WHAT NEEDS TO BE DONE. Each entry below should be printed exactly, with every image left out.
Content starts
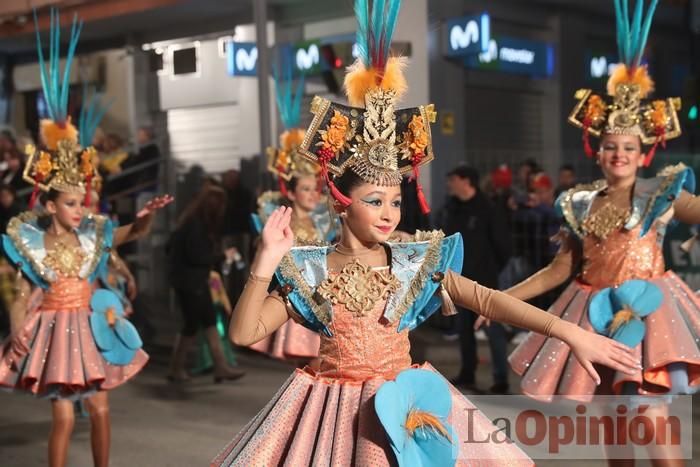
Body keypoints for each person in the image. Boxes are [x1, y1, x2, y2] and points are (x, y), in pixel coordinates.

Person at [211, 3, 638, 464]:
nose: (389, 213)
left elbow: (488, 299)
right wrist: (265, 262)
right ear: (341, 201)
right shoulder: (310, 269)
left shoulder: (414, 259)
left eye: (396, 201)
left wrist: (568, 333)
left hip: (405, 409)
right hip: (335, 418)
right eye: (374, 201)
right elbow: (243, 333)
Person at [486, 2, 700, 464]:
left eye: (628, 147)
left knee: (653, 423)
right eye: (610, 147)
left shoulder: (661, 192)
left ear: (644, 154)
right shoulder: (578, 202)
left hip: (648, 321)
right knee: (614, 432)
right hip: (593, 319)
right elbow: (558, 270)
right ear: (597, 151)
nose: (619, 154)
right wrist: (499, 299)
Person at [0, 13, 172, 467]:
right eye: (72, 203)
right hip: (55, 330)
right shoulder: (30, 238)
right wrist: (18, 321)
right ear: (52, 205)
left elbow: (128, 233)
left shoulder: (94, 233)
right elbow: (21, 288)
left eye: (83, 201)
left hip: (91, 329)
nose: (82, 209)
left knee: (99, 409)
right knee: (62, 420)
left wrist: (145, 219)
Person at [246, 73, 339, 363]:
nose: (314, 195)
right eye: (306, 189)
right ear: (293, 193)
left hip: (324, 298)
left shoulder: (324, 221)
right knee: (310, 365)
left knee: (322, 364)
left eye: (316, 189)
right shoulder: (279, 224)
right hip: (296, 298)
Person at [435, 165, 512, 394]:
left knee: (493, 330)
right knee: (464, 331)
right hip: (458, 281)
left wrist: (490, 271)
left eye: (453, 179)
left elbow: (503, 246)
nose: (449, 184)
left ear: (466, 181)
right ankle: (467, 373)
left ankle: (501, 379)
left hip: (484, 283)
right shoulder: (453, 209)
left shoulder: (488, 208)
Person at [166, 182, 245, 383]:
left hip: (190, 281)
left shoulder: (189, 222)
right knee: (194, 325)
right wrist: (221, 255)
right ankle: (180, 368)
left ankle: (219, 366)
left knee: (204, 323)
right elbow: (197, 256)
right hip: (192, 283)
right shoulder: (196, 226)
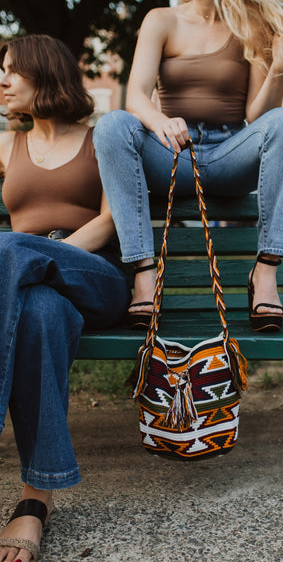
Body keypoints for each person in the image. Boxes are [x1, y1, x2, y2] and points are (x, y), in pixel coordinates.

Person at [94, 0, 283, 332]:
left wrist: (280, 69)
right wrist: (160, 122)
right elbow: (136, 96)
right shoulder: (161, 20)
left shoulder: (250, 26)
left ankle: (265, 273)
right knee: (111, 125)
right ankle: (143, 273)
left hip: (229, 156)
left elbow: (258, 118)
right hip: (171, 154)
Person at [0, 34, 130, 562]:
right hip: (28, 289)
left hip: (95, 273)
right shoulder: (6, 145)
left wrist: (42, 257)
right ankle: (36, 501)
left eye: (12, 70)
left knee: (10, 249)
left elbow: (112, 218)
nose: (2, 80)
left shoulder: (104, 139)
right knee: (38, 312)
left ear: (45, 75)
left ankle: (27, 262)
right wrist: (30, 264)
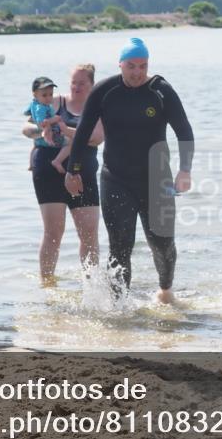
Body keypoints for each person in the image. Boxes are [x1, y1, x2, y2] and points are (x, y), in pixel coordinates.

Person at [64, 38, 194, 304]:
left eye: (143, 66)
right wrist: (72, 170)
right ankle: (119, 306)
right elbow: (84, 131)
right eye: (131, 66)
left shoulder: (161, 91)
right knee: (120, 246)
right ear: (120, 65)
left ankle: (166, 290)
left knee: (162, 244)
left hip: (158, 180)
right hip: (116, 178)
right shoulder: (104, 91)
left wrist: (185, 170)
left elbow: (184, 131)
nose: (137, 72)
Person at [22, 65, 104, 285]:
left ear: (92, 84)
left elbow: (95, 138)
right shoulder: (53, 100)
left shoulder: (97, 107)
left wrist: (61, 128)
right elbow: (26, 128)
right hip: (48, 171)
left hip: (83, 172)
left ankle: (92, 284)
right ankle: (47, 284)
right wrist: (43, 130)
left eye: (82, 83)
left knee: (89, 234)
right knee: (53, 232)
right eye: (73, 83)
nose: (76, 87)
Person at [28, 77, 69, 173]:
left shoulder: (35, 105)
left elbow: (28, 113)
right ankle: (57, 161)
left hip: (41, 140)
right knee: (70, 142)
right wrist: (55, 119)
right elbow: (42, 122)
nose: (48, 98)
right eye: (44, 95)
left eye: (50, 94)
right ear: (35, 95)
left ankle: (30, 164)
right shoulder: (40, 108)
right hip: (48, 137)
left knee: (34, 145)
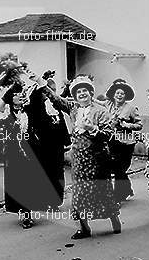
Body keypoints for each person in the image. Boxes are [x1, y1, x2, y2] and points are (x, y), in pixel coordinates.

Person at [42, 75, 122, 239]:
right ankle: (83, 228)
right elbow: (55, 98)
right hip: (78, 158)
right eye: (78, 92)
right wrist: (40, 82)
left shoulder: (101, 111)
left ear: (91, 93)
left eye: (85, 90)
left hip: (97, 159)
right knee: (79, 193)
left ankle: (114, 219)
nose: (82, 94)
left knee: (102, 191)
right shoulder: (73, 108)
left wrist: (92, 128)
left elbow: (108, 135)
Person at [0, 71, 69, 229]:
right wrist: (9, 101)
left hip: (33, 147)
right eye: (17, 96)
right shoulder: (9, 100)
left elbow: (45, 96)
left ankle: (31, 210)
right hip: (14, 150)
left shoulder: (33, 100)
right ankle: (24, 213)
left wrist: (38, 80)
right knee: (17, 181)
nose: (20, 97)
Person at [105, 79, 142, 202]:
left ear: (125, 96)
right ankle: (121, 194)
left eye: (122, 94)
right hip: (112, 141)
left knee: (121, 168)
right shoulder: (108, 105)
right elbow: (95, 102)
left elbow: (139, 125)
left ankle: (122, 192)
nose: (119, 95)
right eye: (117, 93)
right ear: (113, 94)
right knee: (117, 169)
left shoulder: (131, 108)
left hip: (126, 143)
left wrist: (127, 125)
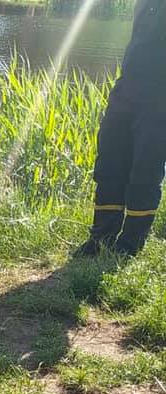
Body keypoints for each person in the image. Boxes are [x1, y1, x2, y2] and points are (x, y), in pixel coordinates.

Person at [74, 0, 165, 257]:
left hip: (160, 99)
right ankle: (101, 238)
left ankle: (130, 244)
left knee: (145, 170)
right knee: (109, 163)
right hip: (126, 90)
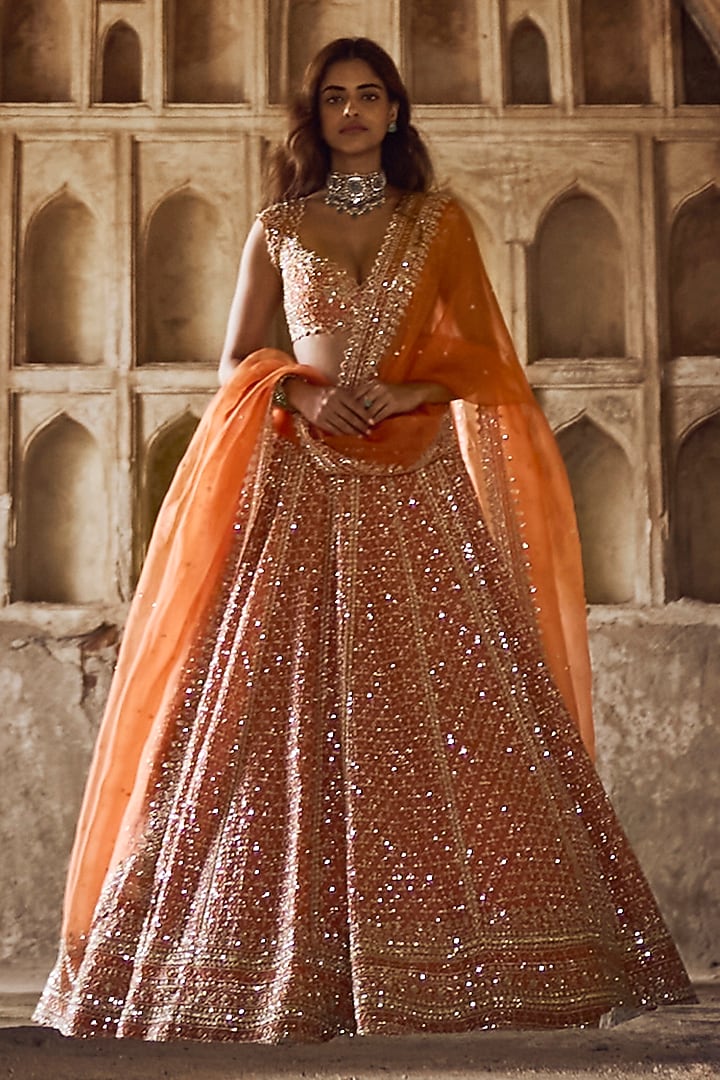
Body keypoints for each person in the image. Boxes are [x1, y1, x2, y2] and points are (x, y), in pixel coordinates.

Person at [34, 37, 695, 1043]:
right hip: (301, 481)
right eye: (336, 96)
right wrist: (301, 392)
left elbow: (486, 360)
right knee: (270, 706)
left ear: (395, 112)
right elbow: (237, 358)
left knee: (444, 704)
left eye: (370, 95)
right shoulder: (279, 226)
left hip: (416, 484)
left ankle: (470, 961)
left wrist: (408, 388)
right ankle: (270, 965)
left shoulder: (437, 223)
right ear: (316, 115)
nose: (352, 111)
Content ends
YOUR RESPONSE.
Body keypoints for each person in the image. Boxes are [x1, y1, x2, y2] and points are (x, y), in pixel coordinates.

Person at [211, 3, 638, 464]:
nose: (389, 213)
left elbow: (488, 299)
right wrist: (265, 262)
right ear: (341, 201)
right shoulder: (310, 269)
left shoulder: (414, 259)
left eye: (396, 201)
left wrist: (568, 333)
left hip: (405, 409)
right hip: (335, 418)
right eye: (374, 201)
right elbow: (243, 333)
Person at [486, 2, 700, 464]:
left eye: (628, 147)
left knee: (653, 423)
right eye: (610, 147)
left shoulder: (661, 192)
left ear: (644, 154)
right shoulder: (578, 202)
left hip: (648, 321)
right knee: (614, 432)
right hip: (593, 319)
right elbow: (558, 270)
right ear: (597, 151)
nose: (619, 154)
right wrist: (499, 299)
Person at [0, 13, 172, 467]:
right eye: (72, 203)
right hip: (55, 330)
right shoulder: (30, 238)
right wrist: (18, 321)
right ear: (52, 205)
left elbow: (128, 233)
left shoulder: (94, 233)
right elbow: (21, 288)
left eye: (83, 201)
left hip: (91, 329)
nose: (82, 209)
left knee: (99, 409)
right knee: (62, 420)
left wrist: (145, 219)
Person at [246, 73, 339, 363]:
nose: (314, 195)
right eye: (306, 189)
right ear: (293, 193)
left hip: (324, 298)
left shoulder: (324, 221)
right knee: (310, 365)
left knee: (322, 364)
left eye: (316, 189)
right shoulder: (279, 224)
right hip: (296, 298)
Person at [435, 165, 512, 394]:
left knee: (493, 330)
right knee: (464, 331)
right hip: (458, 281)
left wrist: (490, 271)
left eye: (453, 179)
left elbow: (503, 246)
nose: (449, 184)
left ear: (466, 181)
right ankle: (467, 373)
left ankle: (501, 379)
left hip: (484, 283)
right shoulder: (453, 209)
left shoulder: (488, 208)
Person at [166, 182, 245, 383]:
left hip: (190, 281)
left shoulder: (189, 222)
right knee: (194, 325)
right wrist: (221, 255)
right ankle: (180, 368)
left ankle: (219, 366)
left knee: (204, 323)
right elbow: (197, 256)
right hip: (192, 283)
right shoulder: (196, 226)
Body keypoints for each person in the image. Boxes are [x1, y1, x2, y2] and points are (x, y), in pixel coordinates.

Person at [94, 0, 283, 332]:
left wrist: (280, 69)
right wrist: (160, 122)
right elbow: (136, 96)
right shoulder: (161, 20)
left shoulder: (250, 26)
left ankle: (265, 273)
right knee: (111, 125)
right ankle: (143, 273)
left hip: (229, 156)
left elbow: (258, 118)
right hip: (171, 154)
Person at [0, 34, 130, 562]:
right hip: (28, 289)
left hip: (95, 273)
right shoulder: (6, 145)
left wrist: (42, 257)
right ankle: (36, 501)
left eye: (12, 70)
left knee: (10, 249)
left elbow: (112, 218)
nose: (2, 80)
left shoulder: (104, 139)
right knee: (38, 312)
left ear: (45, 75)
left ankle: (27, 262)
right wrist: (30, 264)
Body keypoints for each person in the image. Boxes are [x1, y1, x2, y2] and points are (x, y), in pixel coordinates.

Person at [64, 38, 194, 304]:
left eye: (143, 66)
right wrist: (72, 170)
right ankle: (119, 306)
right elbow: (84, 131)
right eye: (131, 66)
left shoulder: (161, 91)
right knee: (120, 246)
right ear: (120, 65)
left ankle: (166, 290)
left knee: (162, 244)
left hip: (158, 180)
right hip: (116, 178)
right shoulder: (104, 91)
left wrist: (185, 170)
left elbow: (184, 131)
nose: (137, 72)
Person at [22, 65, 104, 285]:
left ear: (92, 84)
left elbow: (95, 138)
right shoulder: (53, 100)
left shoulder: (97, 107)
left wrist: (61, 128)
right elbow: (26, 128)
right hip: (48, 171)
left hip: (83, 172)
left ankle: (92, 284)
right ankle: (47, 284)
right wrist: (43, 130)
left eye: (82, 83)
left knee: (89, 234)
right knee: (53, 232)
right eye: (73, 83)
nose: (76, 87)
Person at [28, 77, 69, 173]:
left shoulder: (35, 105)
left elbow: (28, 113)
right ankle: (57, 161)
left hip: (41, 140)
right knee: (70, 142)
right wrist: (55, 119)
right elbow: (42, 122)
nose: (48, 98)
right eye: (44, 95)
left eye: (50, 94)
right ear: (35, 95)
left ankle: (30, 164)
right shoulder: (40, 108)
right hip: (48, 137)
left knee: (34, 145)
Body keypoints for each person in the image. Boxes are [x1, y1, x2, y2] and points are (x, y), in pixel coordinates.

Person at [42, 75, 122, 239]:
right ankle: (83, 228)
right elbow: (55, 98)
right hip: (78, 158)
right eye: (78, 92)
right wrist: (40, 82)
left shoulder: (101, 111)
left ear: (91, 93)
left eye: (85, 90)
left hip: (97, 159)
right knee: (79, 193)
left ankle: (114, 219)
nose: (82, 94)
left knee: (102, 191)
right shoulder: (73, 108)
left wrist: (92, 128)
left elbow: (108, 135)
Person at [0, 71, 69, 229]:
right wrist: (9, 101)
left hip: (33, 147)
right eye: (17, 96)
right shoulder: (9, 100)
left elbow: (45, 96)
left ankle: (31, 210)
right hip: (14, 150)
left shoulder: (33, 100)
right ankle: (24, 213)
left wrist: (38, 80)
right knee: (17, 181)
nose: (20, 97)
Person at [105, 79, 142, 202]:
left ear: (125, 96)
right ankle: (121, 194)
left eye: (122, 94)
right hip: (112, 141)
left knee: (121, 168)
right shoulder: (108, 105)
right elbow: (95, 102)
left elbow: (139, 125)
left ankle: (122, 192)
nose: (119, 95)
right eye: (117, 93)
right ear: (113, 94)
right knee: (117, 169)
left shoulder: (131, 108)
left hip: (126, 143)
left wrist: (127, 125)
Body keypoints for each person in the image. Boxes are [x1, y1, x2, y2] and points are (x, y), in pixel coordinates.

Person at [74, 0, 165, 257]:
left hip: (160, 99)
right ankle: (101, 238)
left ankle: (130, 244)
left knee: (145, 170)
right knee: (109, 163)
right hip: (126, 90)
Body keypoints for each person in the image. Boxes are [x1, y1, x2, y2] and points are (x, y), in pixel coordinates.

Person at [34, 37, 695, 1043]:
right hip: (301, 481)
right eye: (336, 96)
right wrist: (301, 392)
left elbow: (486, 360)
right knee: (270, 706)
left ear: (395, 112)
right elbow: (237, 358)
left knee: (444, 704)
left eye: (370, 95)
right shoulder: (279, 226)
left hip: (416, 484)
left ankle: (470, 961)
left wrist: (408, 388)
right ankle: (270, 965)
left shoulder: (437, 223)
right ear: (316, 115)
nose: (352, 111)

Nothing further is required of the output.